Task set ▸
1. In the passage on Johnson, where did Savage take shelter when he had no lodging?
2. Using the passage on Johnson, explain why non-jurors were barred from university degrees and public office.
3. Write a continuation of the passage on Johnson, beginning immediately after its final sentence.

Passage for review ▸
Their friendship, as Holmes points out, seems to have been both intense and invisible. No one knows exactly when it began, or can report ever seeing them together. Boswell, who found Johnson’s affection for Savage—and acceptance of his “wrongs”—incomprehensible, relied largely in his Life on things his friend had let slip to others about what Boswell called, revealingly, “those almost incredible scenes of distress,” in which Johnson and Savage, too poor either to eat or pay for a lodging, were accustomed to wander all night together through the London streets, talking about politics and poets. Johnson himself, of course, speaks eloquently about these nocturnal perambulations in his magnificent and somber Life of Mr. Richard Savage, and about Savage’s enforced sojourns in the cardboard cities of the day: cellars, abandoned market stalls, or—in winter—among the warm ashes of a glass-house. What he never reveals is the fact, let alone the extent to which, he himself had been Savage’s companion in misery.
In restoring to view a young, politically and socially indignant Johnson, a passionate man whose powerful and largely frustrated sexual desires did not prevent him from falling romantically in love with a series of unattainable “princesses,” Holmes also stresses another aspect that Boswell later recognized and tried to play down: Johnson as a Jacobite Tory and non-juror, a supporter of the exiled house of Stuart and its current claimant to the throne. “Non-jurors,” men known or suspected to have refused the required oath of loyalty to—in this case—the reigning Hanoverian dynasty, were officially debarred from university degrees (except honorary ones) and from public office, as well as being objects of government suspicion.

Records provided ▸
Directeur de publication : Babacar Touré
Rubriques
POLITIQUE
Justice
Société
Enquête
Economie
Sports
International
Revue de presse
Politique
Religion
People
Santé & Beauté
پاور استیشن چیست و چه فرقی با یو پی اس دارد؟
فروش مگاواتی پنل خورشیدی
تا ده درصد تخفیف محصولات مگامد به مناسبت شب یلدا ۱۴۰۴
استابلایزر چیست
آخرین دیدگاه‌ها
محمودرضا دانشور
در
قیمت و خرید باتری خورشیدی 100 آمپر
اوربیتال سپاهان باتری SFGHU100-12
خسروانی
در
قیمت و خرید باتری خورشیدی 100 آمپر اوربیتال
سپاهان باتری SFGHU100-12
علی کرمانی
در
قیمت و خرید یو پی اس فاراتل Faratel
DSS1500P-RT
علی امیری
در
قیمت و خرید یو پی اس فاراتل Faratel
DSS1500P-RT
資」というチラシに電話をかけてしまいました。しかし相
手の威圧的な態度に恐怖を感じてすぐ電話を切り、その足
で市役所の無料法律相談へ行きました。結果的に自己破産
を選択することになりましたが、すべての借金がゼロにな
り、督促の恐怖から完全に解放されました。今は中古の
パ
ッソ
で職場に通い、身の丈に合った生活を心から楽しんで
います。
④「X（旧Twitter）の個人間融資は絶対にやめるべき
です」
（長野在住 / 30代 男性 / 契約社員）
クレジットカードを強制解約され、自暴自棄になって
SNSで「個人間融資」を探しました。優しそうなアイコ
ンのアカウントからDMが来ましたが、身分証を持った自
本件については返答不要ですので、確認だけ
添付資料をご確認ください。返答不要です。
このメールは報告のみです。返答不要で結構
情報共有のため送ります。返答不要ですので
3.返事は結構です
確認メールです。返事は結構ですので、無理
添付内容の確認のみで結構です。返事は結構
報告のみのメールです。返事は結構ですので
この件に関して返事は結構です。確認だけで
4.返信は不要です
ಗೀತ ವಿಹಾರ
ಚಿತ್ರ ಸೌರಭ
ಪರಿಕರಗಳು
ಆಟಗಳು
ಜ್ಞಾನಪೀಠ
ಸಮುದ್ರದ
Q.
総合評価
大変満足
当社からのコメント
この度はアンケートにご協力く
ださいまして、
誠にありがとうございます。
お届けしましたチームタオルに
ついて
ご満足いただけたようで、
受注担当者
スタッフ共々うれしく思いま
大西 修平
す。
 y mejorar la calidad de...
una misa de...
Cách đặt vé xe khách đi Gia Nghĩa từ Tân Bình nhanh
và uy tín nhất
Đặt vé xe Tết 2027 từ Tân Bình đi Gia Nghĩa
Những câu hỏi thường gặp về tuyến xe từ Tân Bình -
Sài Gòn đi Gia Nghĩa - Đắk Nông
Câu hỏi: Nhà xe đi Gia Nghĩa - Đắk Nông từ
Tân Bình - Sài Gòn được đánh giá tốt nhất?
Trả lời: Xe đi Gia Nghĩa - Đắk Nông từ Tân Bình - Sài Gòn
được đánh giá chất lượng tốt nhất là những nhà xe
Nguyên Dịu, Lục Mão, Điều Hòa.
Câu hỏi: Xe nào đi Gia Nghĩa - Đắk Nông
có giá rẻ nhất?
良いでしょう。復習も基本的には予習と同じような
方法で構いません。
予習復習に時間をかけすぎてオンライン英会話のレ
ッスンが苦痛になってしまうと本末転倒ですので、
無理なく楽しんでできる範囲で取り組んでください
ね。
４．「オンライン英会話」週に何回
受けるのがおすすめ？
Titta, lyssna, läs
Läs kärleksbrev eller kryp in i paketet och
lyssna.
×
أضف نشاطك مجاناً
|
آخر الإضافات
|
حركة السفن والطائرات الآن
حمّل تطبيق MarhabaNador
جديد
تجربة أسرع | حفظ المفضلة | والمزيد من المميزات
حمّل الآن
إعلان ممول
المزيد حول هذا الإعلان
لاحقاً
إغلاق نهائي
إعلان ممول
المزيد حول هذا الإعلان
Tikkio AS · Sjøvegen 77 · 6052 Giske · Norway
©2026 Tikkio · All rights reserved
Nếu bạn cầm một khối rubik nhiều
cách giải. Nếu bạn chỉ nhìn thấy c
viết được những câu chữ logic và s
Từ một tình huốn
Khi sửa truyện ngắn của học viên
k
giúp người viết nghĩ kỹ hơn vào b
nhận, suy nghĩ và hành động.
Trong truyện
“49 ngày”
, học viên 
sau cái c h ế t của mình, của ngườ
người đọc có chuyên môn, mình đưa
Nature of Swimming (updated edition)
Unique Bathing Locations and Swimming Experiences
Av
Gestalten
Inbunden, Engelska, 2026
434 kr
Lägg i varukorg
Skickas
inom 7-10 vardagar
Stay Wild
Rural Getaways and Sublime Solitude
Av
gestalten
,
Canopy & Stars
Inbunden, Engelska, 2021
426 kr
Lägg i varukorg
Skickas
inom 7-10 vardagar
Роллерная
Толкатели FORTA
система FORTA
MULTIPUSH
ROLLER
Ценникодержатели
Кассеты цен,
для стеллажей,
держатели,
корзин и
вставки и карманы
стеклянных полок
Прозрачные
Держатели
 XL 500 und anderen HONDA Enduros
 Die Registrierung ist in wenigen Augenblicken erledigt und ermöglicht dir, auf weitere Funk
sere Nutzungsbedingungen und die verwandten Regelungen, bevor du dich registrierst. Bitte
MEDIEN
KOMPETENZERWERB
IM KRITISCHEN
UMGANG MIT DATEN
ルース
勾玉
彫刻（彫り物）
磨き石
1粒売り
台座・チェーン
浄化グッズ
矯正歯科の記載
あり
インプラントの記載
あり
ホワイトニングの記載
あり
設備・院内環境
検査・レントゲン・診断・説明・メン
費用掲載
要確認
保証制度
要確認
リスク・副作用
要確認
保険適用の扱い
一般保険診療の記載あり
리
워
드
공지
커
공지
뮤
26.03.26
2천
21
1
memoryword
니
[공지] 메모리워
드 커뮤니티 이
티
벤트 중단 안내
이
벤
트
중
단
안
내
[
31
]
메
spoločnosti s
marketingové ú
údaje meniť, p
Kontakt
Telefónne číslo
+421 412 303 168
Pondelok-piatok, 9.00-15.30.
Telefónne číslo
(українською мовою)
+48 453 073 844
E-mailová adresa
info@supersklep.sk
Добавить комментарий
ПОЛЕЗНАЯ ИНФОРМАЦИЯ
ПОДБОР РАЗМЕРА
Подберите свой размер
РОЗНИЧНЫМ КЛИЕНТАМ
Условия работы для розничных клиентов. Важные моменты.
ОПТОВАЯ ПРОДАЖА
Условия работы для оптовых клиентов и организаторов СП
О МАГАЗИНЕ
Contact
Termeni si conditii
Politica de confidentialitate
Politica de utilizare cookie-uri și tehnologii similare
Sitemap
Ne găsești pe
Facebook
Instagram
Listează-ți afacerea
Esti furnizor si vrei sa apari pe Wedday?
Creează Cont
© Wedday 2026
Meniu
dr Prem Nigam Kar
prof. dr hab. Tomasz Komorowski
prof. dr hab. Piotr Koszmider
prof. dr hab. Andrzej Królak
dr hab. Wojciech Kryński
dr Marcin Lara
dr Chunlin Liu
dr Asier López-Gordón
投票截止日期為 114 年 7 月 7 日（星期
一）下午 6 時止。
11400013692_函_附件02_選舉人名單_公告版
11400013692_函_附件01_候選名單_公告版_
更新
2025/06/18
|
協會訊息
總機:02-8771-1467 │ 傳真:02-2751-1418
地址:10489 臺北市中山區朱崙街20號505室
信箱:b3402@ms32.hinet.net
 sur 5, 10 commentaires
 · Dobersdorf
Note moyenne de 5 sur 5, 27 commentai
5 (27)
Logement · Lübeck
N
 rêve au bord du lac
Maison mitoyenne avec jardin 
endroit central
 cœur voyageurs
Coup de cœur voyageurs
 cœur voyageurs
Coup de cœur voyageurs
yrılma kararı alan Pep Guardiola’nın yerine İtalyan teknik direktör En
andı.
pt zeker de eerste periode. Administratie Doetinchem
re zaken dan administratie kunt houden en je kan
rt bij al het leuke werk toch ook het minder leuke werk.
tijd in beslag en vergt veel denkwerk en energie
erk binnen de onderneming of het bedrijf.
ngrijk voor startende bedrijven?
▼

Responses per task ▸
1. In cellars, in abandoned market stalls, or, in winter, among the warm ashes of a glass-house.

2. Non-jurors were men known or suspected to have refused the required oath of loyalty to the reigning Hanoverian dynasty. For that reason they were officially barred from university degrees (except honorary ones) and from public office, and they were also objects of government suspicion.

3.
Here (although he seems unaware of the work of either) Holmes puts himself in the camp of Howard Erskine-Hill, and of J.C.D. Clark in his recent book, Samuel Johnson: Literature, Religion and English Cultural Politics from the Restoration to Romanticism. Both Clark and Erskine-Hill (the latter with greater caution and literary sensitivity) have for some time challenged Donald Greene’s contention, inspired by Sir Lewis Namier, that Johnson was a political moderate, scarcely distinguishable from opposition Whigs. Erskine-Hill has been readier than Clark to see a softening of Johnson’s attitude toward the Hanoverians after 1749, even before he accepted the Crown’s pension, and also to stress his understanding of the events of 1688 as having created an essentially tragic dilemma.* Basically, however, both support Holmes’s reading of Johnson’s somewhat risky politics. Although Greene’s view profoundly influenced Walter Jackson Bate in what, up to now, has been the standard modern biography of Johnson, it now looks distinctly shaky.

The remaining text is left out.